(Dataset entries)
****************************************
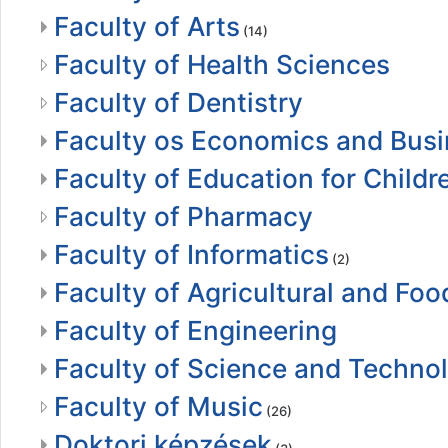
Faculty of Arts
(14)
Faculty of Health Sciences
Faculty of Dentistry
Faculty os Economics and Bus
Faculty of Education for Child
Faculty of Pharmacy
Faculty of Informatics
(2)
Faculty of Agricultural and F
Faculty of Engineering
Faculty of Science and Techno
Faculty of Music
(26)
Doktori képzések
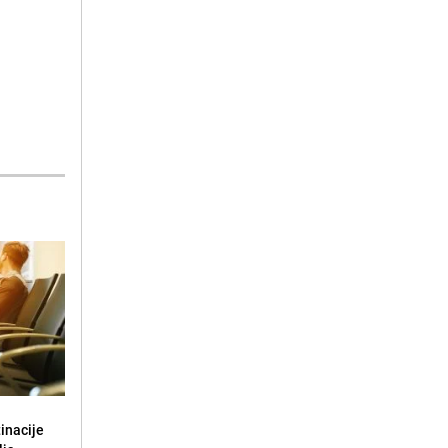
tinacije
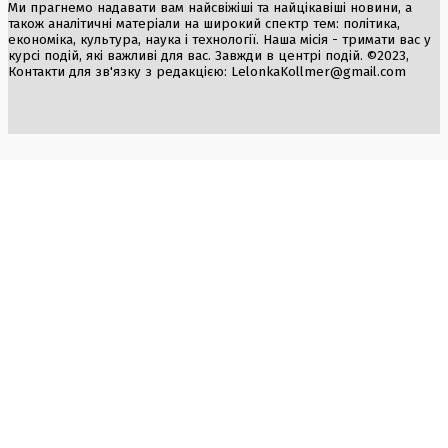
Ми прагнемо надавати вам найсвіжіші та найцікавіші новини, а
також аналітичні матеріали на широкий спектр тем: політика,
економіка, культура, наука і технології. Наша місія - тримати вас у
курсі подій, які важливі для вас. Завжди в центрі подій. ©2023,
Контакти для зв'язку з редакцією:
LelonkaKollmer@gmail.com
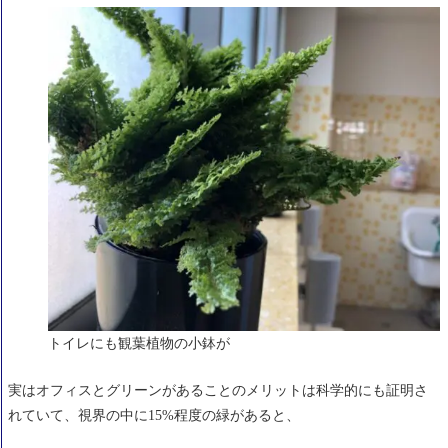
トイレにも観葉植物の小鉢が
実はオフィスとグリーンがあることのメリットは科学的にも証明さ
れていて、視界の中に15%程度の緑があると、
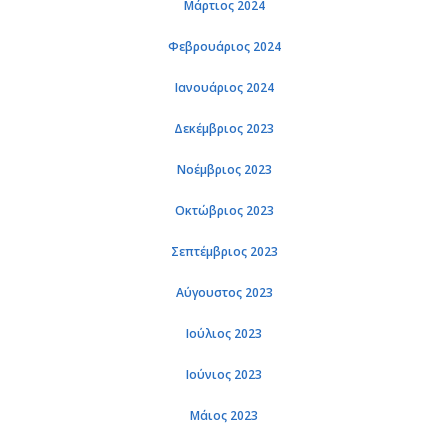
Μάρτιος 2024
Φεβρουάριος 2024
Ιανουάριος 2024
Δεκέμβριος 2023
Νοέμβριος 2023
Οκτώβριος 2023
Σεπτέμβριος 2023
Αύγουστος 2023
Ιούλιος 2023
Ιούνιος 2023
Μάιος 2023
****************************************
▶ **THE TASK**: Nothing but the lines from the one with "Ιανουάριος 2024" through the end of the data above should be reproduced, each exactly, both ends included.

▶ **EXPECTED ANSWER**:
Ιανουάριος 2024
Δεκέμβριος 2023
Νοέμβριος 2023
Οκτώβριος 2023
Σεπτέμβριος 2023
Αύγουστος 2023
Ιούλιος 2023
Ιούνιος 2023
Μάιος 2023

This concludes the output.